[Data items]
_____

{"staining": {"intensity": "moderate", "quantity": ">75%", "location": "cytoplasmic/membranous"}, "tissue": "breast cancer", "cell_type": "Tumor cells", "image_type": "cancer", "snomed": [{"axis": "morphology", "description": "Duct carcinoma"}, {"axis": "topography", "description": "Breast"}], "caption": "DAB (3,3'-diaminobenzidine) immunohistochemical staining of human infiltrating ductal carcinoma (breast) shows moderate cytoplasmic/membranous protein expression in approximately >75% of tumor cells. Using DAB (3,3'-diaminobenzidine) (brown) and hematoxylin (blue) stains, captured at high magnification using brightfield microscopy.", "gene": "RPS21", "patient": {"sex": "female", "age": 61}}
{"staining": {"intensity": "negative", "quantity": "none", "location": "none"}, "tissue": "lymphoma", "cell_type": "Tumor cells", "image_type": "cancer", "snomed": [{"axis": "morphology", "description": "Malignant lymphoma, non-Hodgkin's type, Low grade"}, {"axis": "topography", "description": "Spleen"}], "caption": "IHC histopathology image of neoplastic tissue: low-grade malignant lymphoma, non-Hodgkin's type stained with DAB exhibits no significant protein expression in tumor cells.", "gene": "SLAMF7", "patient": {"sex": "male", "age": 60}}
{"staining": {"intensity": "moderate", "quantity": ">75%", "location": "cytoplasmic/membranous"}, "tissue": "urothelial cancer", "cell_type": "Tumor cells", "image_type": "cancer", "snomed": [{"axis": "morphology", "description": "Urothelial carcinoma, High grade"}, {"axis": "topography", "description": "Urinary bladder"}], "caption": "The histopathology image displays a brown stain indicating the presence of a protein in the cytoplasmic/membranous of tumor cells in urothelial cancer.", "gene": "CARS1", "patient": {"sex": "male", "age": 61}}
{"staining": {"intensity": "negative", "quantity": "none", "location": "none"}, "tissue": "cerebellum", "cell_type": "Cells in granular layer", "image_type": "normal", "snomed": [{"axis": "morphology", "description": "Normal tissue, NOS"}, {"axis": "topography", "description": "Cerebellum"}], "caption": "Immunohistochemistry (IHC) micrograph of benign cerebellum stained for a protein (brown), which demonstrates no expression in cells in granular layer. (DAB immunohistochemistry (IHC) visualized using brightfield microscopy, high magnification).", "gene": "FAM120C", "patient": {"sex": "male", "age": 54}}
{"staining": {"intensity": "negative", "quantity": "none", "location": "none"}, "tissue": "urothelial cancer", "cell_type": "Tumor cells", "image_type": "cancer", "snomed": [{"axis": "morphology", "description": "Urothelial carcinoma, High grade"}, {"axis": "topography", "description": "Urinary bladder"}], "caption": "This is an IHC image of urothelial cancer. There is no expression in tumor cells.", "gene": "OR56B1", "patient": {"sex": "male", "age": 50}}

_____

▶ [Your goal]: From the records above, pick out and copy each line holding the word "membranous".

▶ [Exercise answer]:
{"staining": {"intensity": "moderate", "quantity": ">75%", "location": "cytoplasmic/membranous"}, "tissue": "breast cancer", "cell_type": "Tumor cells", "image_type": "cancer", "snomed": [{"axis": "morphology", "description": "Duct carcinoma"}, {"axis": "topography", "description": "Breast"}], "caption": "DAB (3,3'-diaminobenzidine) immunohistochemical staining of human infiltrating ductal carcinoma (breast) shows moderate cytoplasmic/membranous protein expression in approximately >75% of tumor cells. Using DAB (3,3'-diaminobenzidine) (brown) and hematoxylin (blue) stains, captured at high magnification using brightfield microscopy.", "gene": "RPS21", "patient": {"sex": "female", "age": 61}}
{"staining": {"intensity": "moderate", "quantity": ">75%", "location": "cytoplasmic/membranous"}, "tissue": "urothelial cancer", "cell_type": "Tumor cells", "image_type": "cancer", "snomed": [{"axis": "morphology", "description": "Urothelial carcinoma, High grade"}, {"axis": "topography", "description": "Urinary bladder"}], "caption": "The histopathology image displays a brown stain indicating the presence of a protein in the cytoplasmic/membranous of tumor cells in urothelial cancer.", "gene": "CARS1", "patient": {"sex": "male", "age": 61}}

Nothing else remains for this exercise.